» RECORDS SUPPLIED:
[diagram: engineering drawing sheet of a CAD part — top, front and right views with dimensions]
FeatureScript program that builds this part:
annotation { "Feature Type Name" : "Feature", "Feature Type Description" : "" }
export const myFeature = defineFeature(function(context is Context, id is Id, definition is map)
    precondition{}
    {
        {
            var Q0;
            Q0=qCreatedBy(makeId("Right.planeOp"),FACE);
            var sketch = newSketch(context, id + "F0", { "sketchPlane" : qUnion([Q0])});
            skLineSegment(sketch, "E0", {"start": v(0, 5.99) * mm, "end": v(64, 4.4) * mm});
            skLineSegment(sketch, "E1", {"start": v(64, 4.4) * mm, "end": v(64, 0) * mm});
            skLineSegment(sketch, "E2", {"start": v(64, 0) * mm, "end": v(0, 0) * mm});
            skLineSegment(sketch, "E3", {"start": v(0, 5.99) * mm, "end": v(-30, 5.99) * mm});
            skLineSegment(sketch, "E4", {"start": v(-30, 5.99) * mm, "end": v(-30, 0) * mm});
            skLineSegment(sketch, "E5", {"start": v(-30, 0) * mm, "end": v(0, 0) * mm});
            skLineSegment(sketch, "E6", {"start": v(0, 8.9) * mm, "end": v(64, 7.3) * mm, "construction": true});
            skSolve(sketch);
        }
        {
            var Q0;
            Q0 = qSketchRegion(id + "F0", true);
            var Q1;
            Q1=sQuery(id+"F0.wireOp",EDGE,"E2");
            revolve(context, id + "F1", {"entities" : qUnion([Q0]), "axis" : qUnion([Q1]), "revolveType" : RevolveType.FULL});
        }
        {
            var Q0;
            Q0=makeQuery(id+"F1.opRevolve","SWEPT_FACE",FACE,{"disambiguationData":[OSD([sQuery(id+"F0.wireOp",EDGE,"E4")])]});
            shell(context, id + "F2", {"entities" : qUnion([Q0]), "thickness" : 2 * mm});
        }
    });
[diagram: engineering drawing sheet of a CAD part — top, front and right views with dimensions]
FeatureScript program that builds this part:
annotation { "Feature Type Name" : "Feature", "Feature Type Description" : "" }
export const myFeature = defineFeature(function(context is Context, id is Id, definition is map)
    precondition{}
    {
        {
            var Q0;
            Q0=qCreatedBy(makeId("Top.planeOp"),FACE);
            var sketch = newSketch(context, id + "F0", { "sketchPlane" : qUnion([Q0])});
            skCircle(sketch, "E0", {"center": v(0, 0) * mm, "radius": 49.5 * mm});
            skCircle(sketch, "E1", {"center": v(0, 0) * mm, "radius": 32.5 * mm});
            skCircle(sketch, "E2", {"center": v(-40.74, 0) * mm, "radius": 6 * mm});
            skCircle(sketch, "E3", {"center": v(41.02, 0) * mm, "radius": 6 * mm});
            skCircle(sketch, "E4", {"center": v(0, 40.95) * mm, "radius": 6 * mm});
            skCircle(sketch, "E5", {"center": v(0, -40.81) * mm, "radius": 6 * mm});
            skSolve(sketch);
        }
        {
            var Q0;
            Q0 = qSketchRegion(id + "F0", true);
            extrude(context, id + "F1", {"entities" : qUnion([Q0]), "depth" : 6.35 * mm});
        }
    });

» PROBLEM: Count the lines in the listing above that contain the string "skLineSegment", and give only that number.

» RESPONSE BELOW: 7